▸ **Выбранный отрывок**:
----------------
Конечно, с двумя взводами я не мог остановить красных, а потому предложил офицерам завтра с рассветом оставить станицу и следовать в горы и лес, где и встретимся. Сообщил, что я сейчас же еду на позицию и отошлю пехотный взвод с хорунжим Борисенко в станицу, а сам с конным взводом, когда красные будут теснить меня, отойду в лес.

Потом заехал домой, попрощался со всей семьей и на рысях отправился на позицию, где приказал хорунжему Борисенко со взводом следовать в станицу.

Ночь прошла спокойно, противник стоял биваком, и наступления на нас не предпринимал. С самого раннего утра я распределил человек тридцать по водоразделу, чтобы они представляли для красных нашу укрепленную позицию. Они боялись наступать на нас, и только когда их разъезд забрался на гору левее нашей позиции в десяти верстах и увидел, что нас совсем мало, — началось безостановочное движение на нашу позицию.

Я отдал распоряжение постепенно, незаметно для противника отходить в горы. Отослал всех, кроме Бабенко, которого не мог уговорить оставить меня, и он оставался при мне. Случайно посмотрел на станицу и увидел верхового, подъезжающего к нам. Это был мой младший брат Тимофей, он привез немного продуктов и пятьсот рублей и просил меня в станицу не возвращаться.
----------------
▸ **Приведённые данные**:

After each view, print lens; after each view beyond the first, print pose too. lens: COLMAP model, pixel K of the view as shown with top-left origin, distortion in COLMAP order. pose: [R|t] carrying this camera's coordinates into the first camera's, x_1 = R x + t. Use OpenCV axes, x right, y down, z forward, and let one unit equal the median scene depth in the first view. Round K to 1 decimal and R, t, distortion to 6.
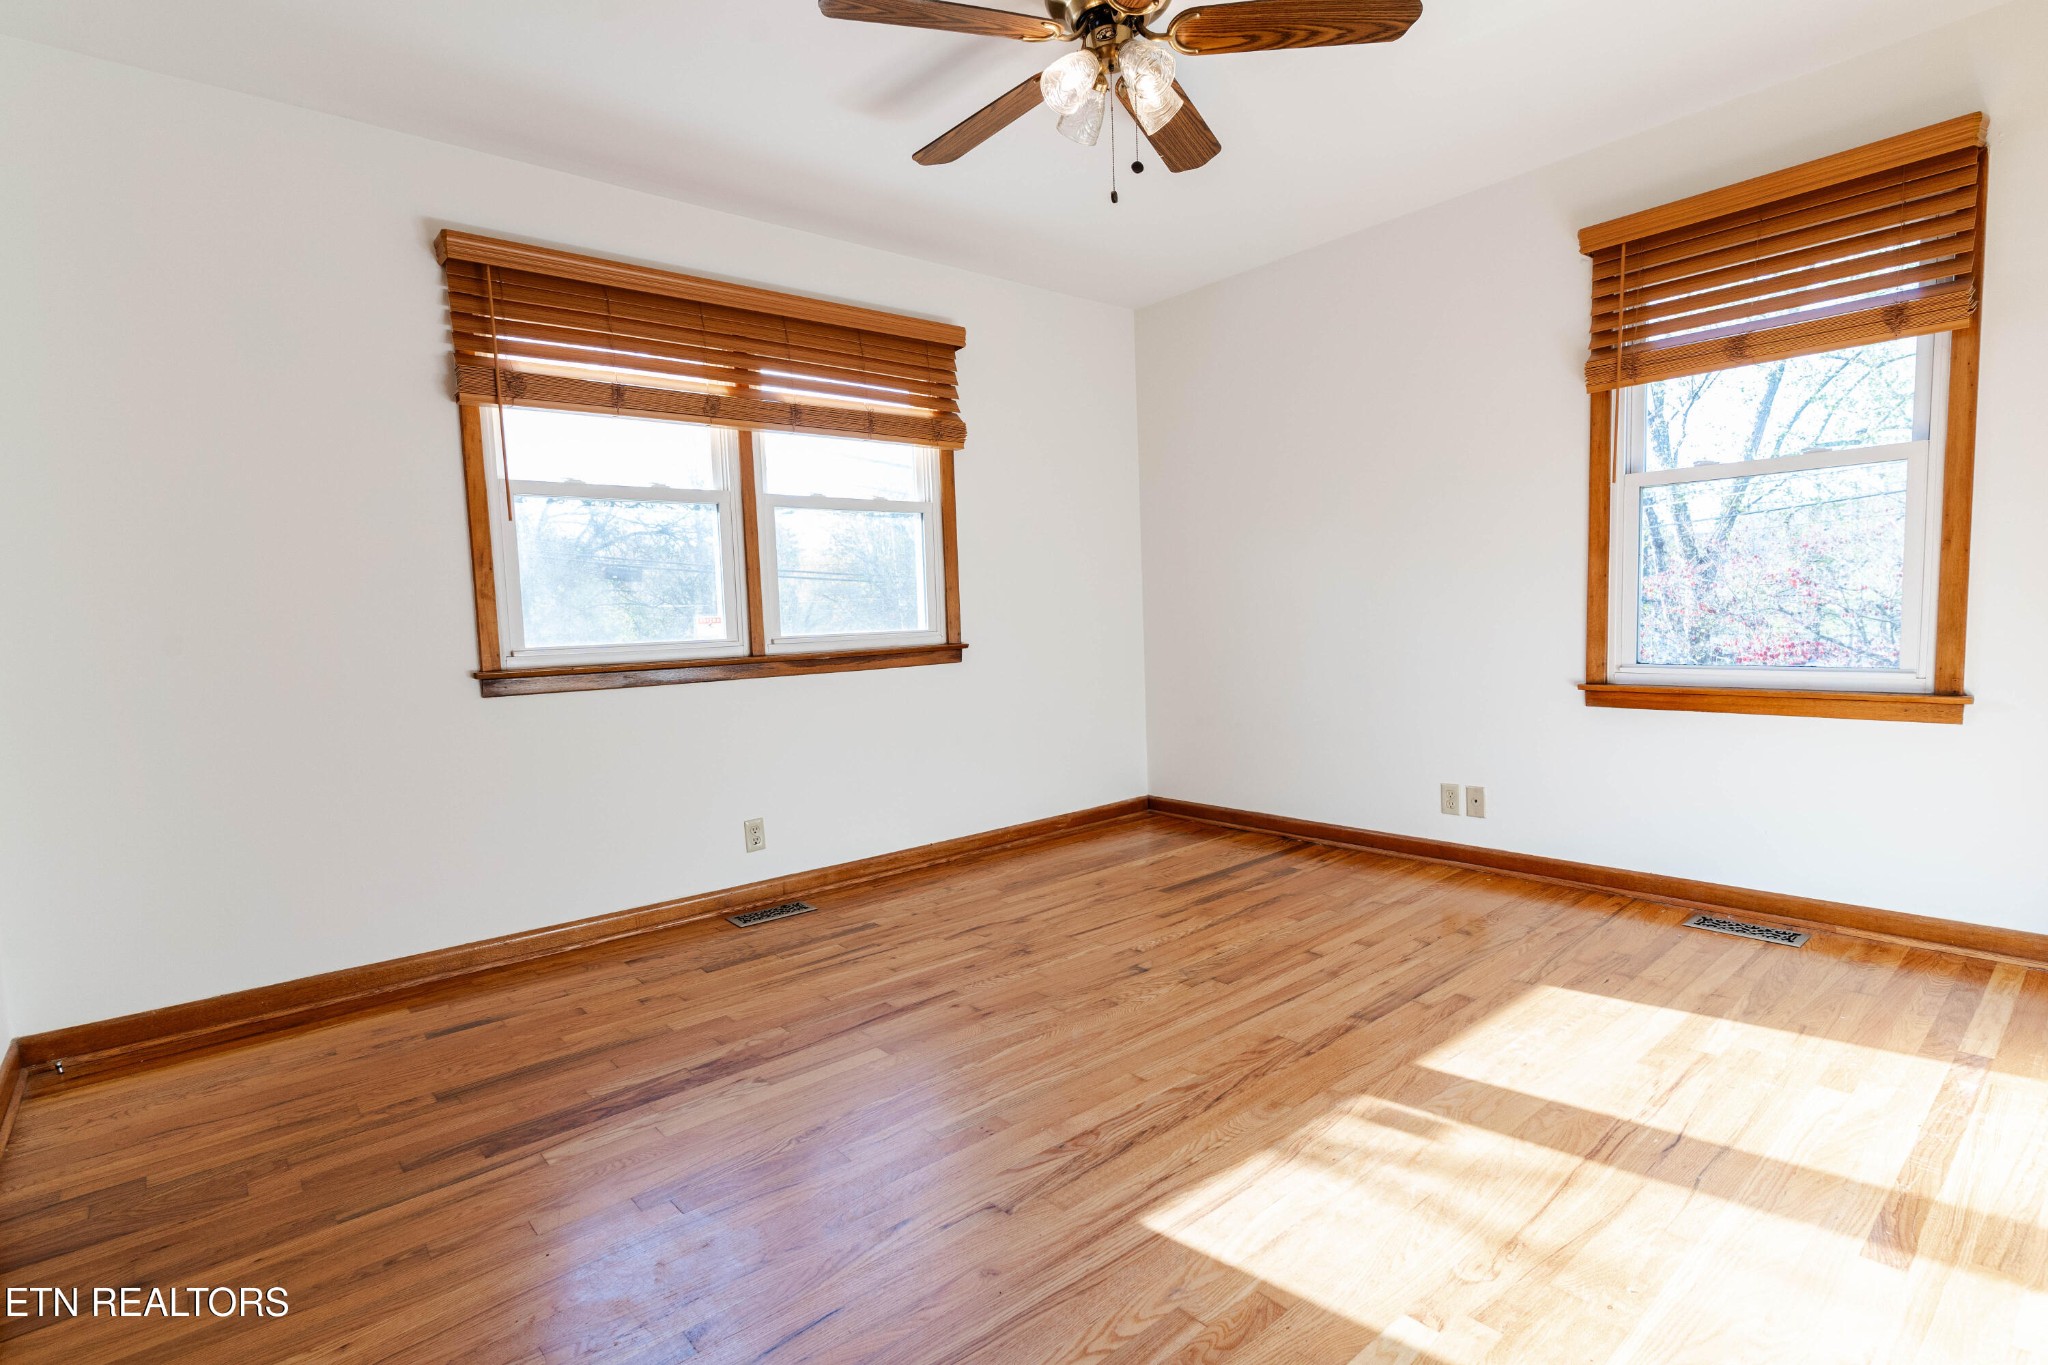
----------------
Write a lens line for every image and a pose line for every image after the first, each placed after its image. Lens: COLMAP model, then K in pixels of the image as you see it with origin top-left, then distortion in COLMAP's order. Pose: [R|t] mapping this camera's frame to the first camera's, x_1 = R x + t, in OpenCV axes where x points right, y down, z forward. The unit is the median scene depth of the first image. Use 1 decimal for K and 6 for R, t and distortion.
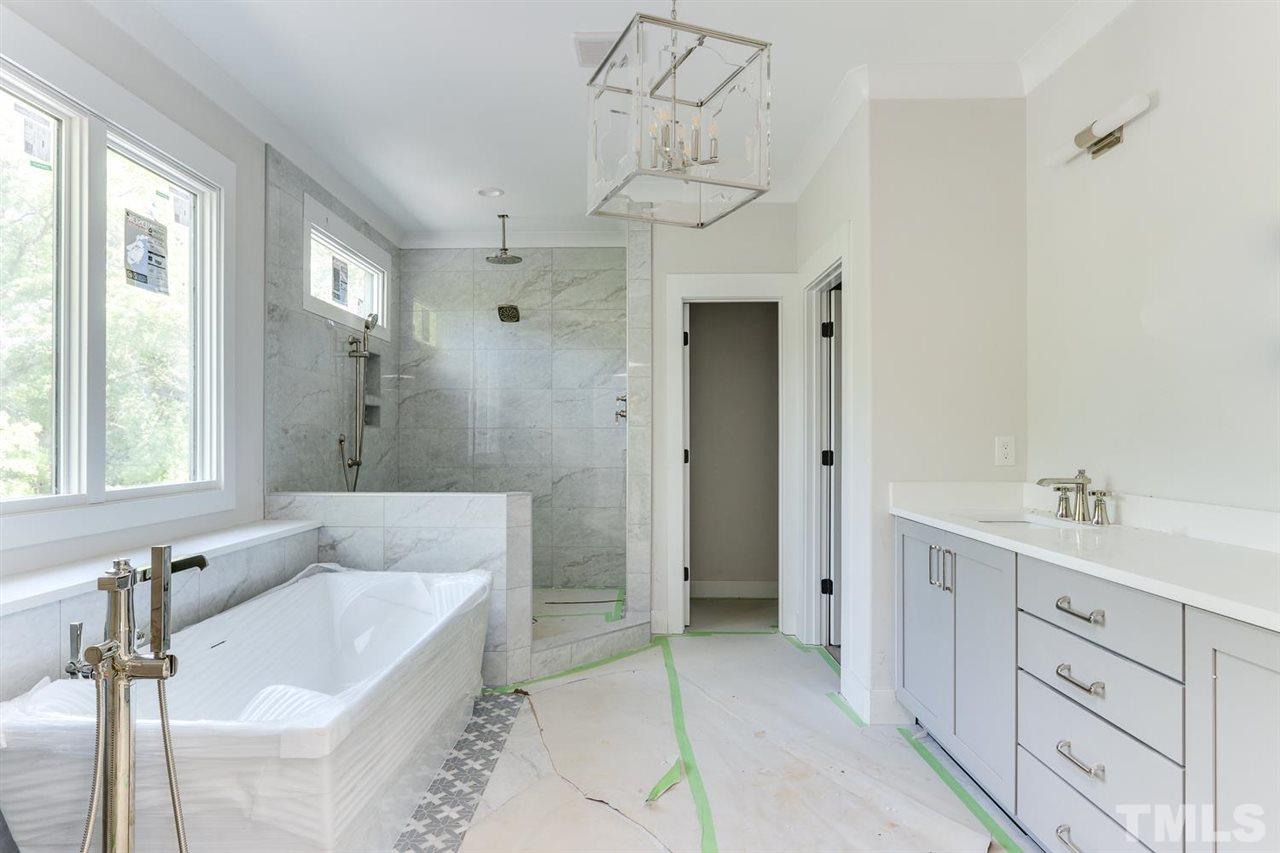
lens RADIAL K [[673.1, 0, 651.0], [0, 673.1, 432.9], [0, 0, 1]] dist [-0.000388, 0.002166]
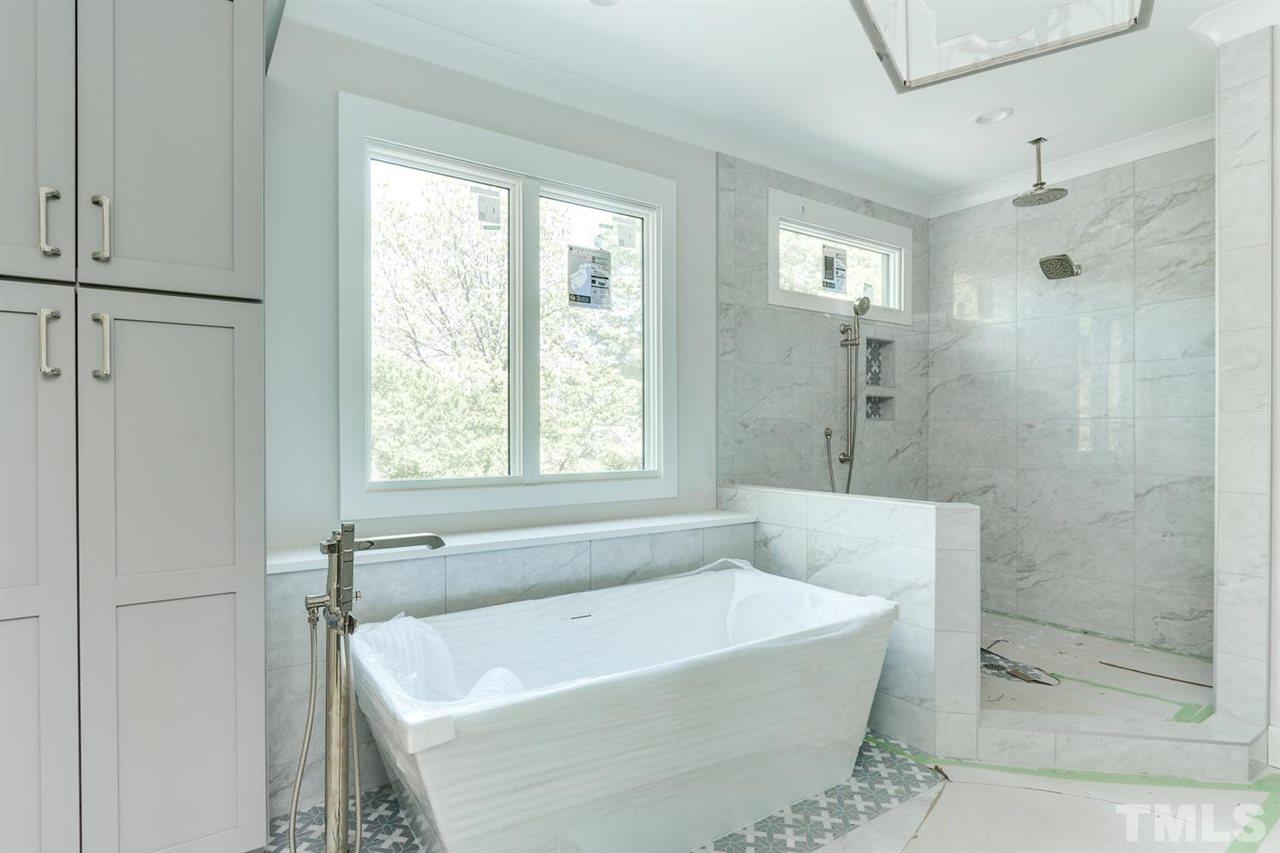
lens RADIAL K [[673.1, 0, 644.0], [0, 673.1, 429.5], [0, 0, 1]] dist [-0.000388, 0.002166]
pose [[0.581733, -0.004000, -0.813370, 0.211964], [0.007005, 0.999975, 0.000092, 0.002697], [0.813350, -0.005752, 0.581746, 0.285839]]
----------------
▸ **Задание**: Пожалуйста, перескажите отрывок в двух предложениях. Список никак не связан с отрывком.

▸ **Ответ**: Не имея возможности остановить красных двумя взводами, рассказчик предложил офицерам с рассветом уходить в горы и лес, попрощался с семьей, выехал на позицию и отправил хорунжего Борисенко со взводом в станицу. Когда разъезд красных увидел, как мало людей на позиции, и началось наступление, рассказчик приказал незаметно отходить в горы и отослал всех, кроме Бабенко, а затем к ним подъехал младший брат Тимофей с продуктами и пятьюстами рублями и попросил не возвращаться в станицу.